--- To do ---
Each line below with the string "appropriate" should be copied.

--- Stored entries ---
━━━━━━━━━━━━━━━━━━━━

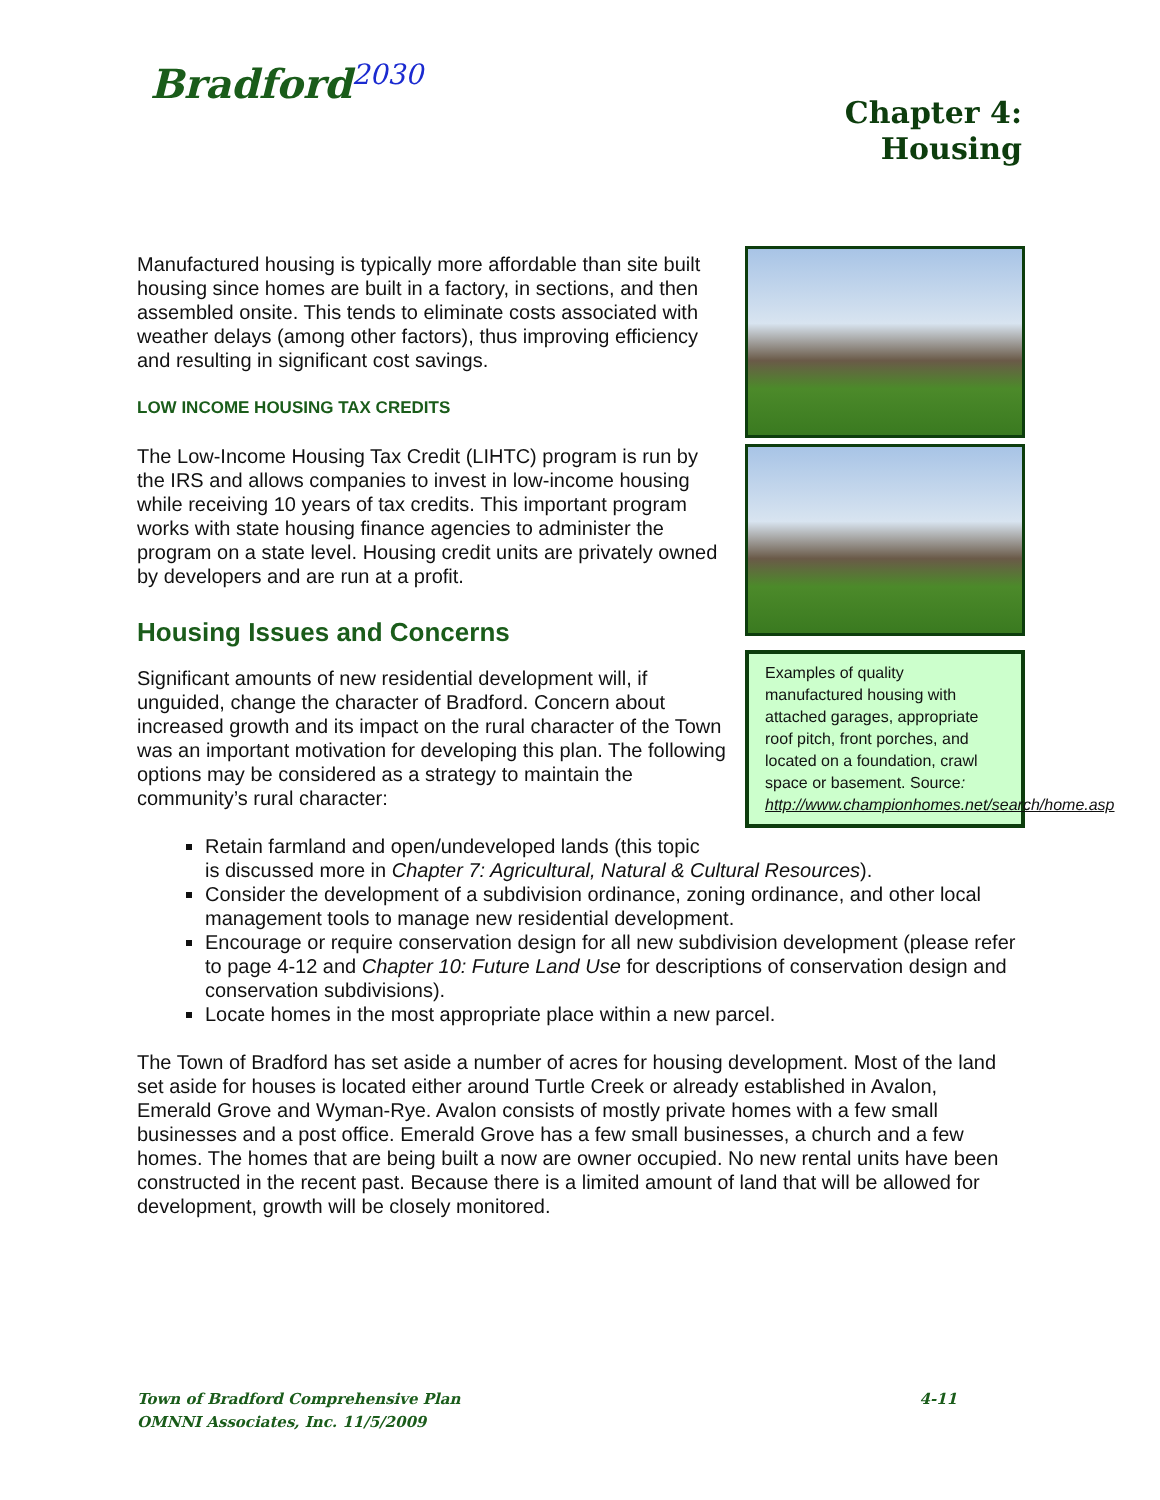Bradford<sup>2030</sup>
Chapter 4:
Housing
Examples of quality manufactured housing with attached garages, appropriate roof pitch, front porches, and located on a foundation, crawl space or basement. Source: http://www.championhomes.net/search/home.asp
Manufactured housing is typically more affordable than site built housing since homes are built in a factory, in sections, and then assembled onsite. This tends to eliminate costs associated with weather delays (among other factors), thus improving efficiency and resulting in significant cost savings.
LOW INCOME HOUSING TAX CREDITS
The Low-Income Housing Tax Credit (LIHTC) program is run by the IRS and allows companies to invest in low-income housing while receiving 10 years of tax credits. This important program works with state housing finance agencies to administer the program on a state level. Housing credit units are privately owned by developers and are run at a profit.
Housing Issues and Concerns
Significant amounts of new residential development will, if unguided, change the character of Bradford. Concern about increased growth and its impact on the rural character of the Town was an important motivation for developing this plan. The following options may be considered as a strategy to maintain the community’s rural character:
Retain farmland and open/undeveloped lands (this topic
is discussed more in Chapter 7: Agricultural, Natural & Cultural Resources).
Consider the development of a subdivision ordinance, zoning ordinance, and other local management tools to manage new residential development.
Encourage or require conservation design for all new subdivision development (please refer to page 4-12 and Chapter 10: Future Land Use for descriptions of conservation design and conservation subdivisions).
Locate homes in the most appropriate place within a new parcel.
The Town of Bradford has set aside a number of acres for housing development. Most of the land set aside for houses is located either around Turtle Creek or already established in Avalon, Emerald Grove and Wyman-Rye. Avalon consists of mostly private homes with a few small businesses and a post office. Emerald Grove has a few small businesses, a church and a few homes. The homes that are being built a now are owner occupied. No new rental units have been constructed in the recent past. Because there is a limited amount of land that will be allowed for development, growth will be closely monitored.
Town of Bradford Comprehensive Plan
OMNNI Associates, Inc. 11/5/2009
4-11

━━━━━━━━━━━━━━━━━━━━

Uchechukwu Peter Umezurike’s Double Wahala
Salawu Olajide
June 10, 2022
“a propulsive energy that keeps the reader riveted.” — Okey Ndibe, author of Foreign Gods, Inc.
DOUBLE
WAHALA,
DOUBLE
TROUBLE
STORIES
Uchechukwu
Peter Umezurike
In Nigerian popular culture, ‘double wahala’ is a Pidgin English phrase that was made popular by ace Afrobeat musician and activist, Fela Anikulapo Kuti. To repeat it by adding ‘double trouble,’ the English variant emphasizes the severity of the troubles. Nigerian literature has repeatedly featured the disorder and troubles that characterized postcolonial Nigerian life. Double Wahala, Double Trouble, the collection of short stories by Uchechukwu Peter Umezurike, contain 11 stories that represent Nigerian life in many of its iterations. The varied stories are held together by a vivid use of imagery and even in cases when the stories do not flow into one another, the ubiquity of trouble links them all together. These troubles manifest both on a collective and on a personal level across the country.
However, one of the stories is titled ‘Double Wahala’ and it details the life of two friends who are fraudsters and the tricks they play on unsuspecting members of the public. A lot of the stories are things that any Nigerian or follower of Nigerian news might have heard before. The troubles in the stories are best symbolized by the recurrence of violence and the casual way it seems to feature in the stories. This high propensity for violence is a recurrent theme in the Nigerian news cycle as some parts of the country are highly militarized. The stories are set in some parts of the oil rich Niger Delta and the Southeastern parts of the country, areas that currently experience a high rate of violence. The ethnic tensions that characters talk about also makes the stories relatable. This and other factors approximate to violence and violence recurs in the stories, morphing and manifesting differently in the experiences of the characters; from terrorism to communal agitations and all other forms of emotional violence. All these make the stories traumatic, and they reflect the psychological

━━━━━━━━━━━━━━━━━━━━

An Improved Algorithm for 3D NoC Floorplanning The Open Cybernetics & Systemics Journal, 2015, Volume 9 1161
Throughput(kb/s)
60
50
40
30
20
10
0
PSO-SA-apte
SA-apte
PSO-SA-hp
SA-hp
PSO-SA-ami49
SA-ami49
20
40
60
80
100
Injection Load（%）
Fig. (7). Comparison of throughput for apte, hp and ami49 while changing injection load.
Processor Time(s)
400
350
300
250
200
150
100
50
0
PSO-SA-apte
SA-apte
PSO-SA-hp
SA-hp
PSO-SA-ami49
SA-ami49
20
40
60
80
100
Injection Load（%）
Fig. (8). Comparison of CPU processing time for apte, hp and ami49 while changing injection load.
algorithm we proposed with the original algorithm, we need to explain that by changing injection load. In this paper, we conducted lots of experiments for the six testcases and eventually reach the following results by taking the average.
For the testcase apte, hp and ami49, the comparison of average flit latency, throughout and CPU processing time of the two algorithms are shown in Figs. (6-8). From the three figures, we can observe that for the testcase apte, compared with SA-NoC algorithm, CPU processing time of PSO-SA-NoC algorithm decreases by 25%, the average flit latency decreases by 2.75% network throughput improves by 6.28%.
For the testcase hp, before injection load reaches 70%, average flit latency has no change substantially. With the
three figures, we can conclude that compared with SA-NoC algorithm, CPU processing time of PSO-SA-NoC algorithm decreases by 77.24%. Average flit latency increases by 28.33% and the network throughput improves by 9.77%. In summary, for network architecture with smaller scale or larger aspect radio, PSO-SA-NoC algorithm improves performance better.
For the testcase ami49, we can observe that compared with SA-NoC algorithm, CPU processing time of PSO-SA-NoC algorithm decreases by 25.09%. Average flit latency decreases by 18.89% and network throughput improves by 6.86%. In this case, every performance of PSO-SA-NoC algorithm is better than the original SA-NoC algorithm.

━━━━━━━━━━━━━━━━━━━━

--- Solution for this task ---
Examples of quality manufactured housing with attached garages, appropriate roof pitch, front porches, and located on a foundation, crawl space or basement. Source: http://www.championhomes.net/search/home.asp
Locate homes in the most appropriate place within a new parcel.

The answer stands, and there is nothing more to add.